> [Stated task]: Print the passage of the NSW heatwave article that starts with "Daytime temperatures are" and goes on through "those days too.", word for word.

Australia Weather News

Scorching temperatures around NSW this weekend are set to provide a "shock to the system" after a cool summer.

Mild conditions are about to be replaced by severe to extreme heatwave conditions as a hot airmass is pulled across western and southern parts of the state.

Daytime temperatures are expected to be well above average on Friday, with the mercury tipped to reach between 35 and 45 degrees Celsius through Sunday and Monday in inland parts of NSW.

Western Sydney is forecast to reach 38 to 40C on those days too.

Sydney's CBD was forecast to hit 32C on Friday and Sunday.

The Bureau of Meteorology's (BOM) Gabrielle Woodhouse said although records weren't expected to tumble, the hot weather would be a departure from recent cool temperatures.

"We haven't really been experiencing this kind of heat, compared to say last summer when we were having this heat fairly regularly," she said.

"It's going to be a bit of a shock to the system for many people, so it is quite significant because we haven't been seeing these temperatures recently."

Data items
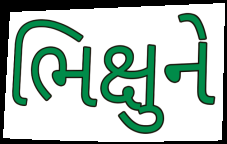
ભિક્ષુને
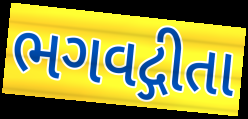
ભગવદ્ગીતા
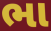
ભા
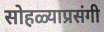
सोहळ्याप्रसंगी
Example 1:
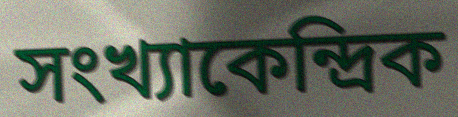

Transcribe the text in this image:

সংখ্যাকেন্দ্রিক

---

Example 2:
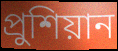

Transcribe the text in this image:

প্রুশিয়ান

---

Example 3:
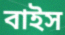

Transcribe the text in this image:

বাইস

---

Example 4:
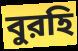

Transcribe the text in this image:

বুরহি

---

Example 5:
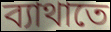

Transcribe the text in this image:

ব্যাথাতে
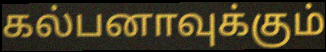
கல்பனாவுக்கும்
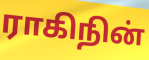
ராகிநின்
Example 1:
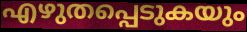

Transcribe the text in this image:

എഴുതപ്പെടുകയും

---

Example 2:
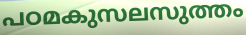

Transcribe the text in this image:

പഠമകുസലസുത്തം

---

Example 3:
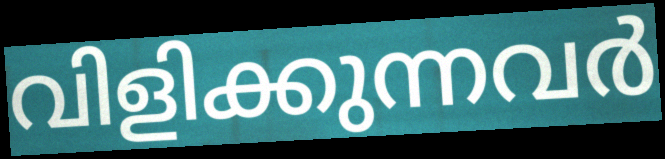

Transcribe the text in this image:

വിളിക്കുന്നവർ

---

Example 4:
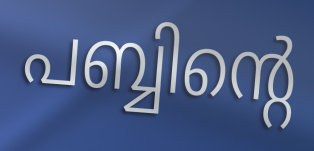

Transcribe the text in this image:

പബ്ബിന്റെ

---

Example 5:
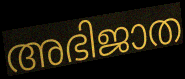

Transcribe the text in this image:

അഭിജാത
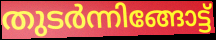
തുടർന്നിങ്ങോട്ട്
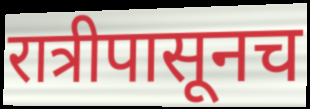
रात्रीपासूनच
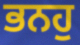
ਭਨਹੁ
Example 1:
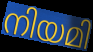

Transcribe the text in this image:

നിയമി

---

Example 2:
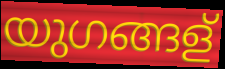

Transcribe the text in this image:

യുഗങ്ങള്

> [Response below]:
Daytime temperatures are expected to be well above average on Friday, with the mercury tipped to reach between 35 and 45 degrees Celsius through Sunday and Monday in inland parts of NSW.

Western Sydney is forecast to reach 38 to 40C on those days too.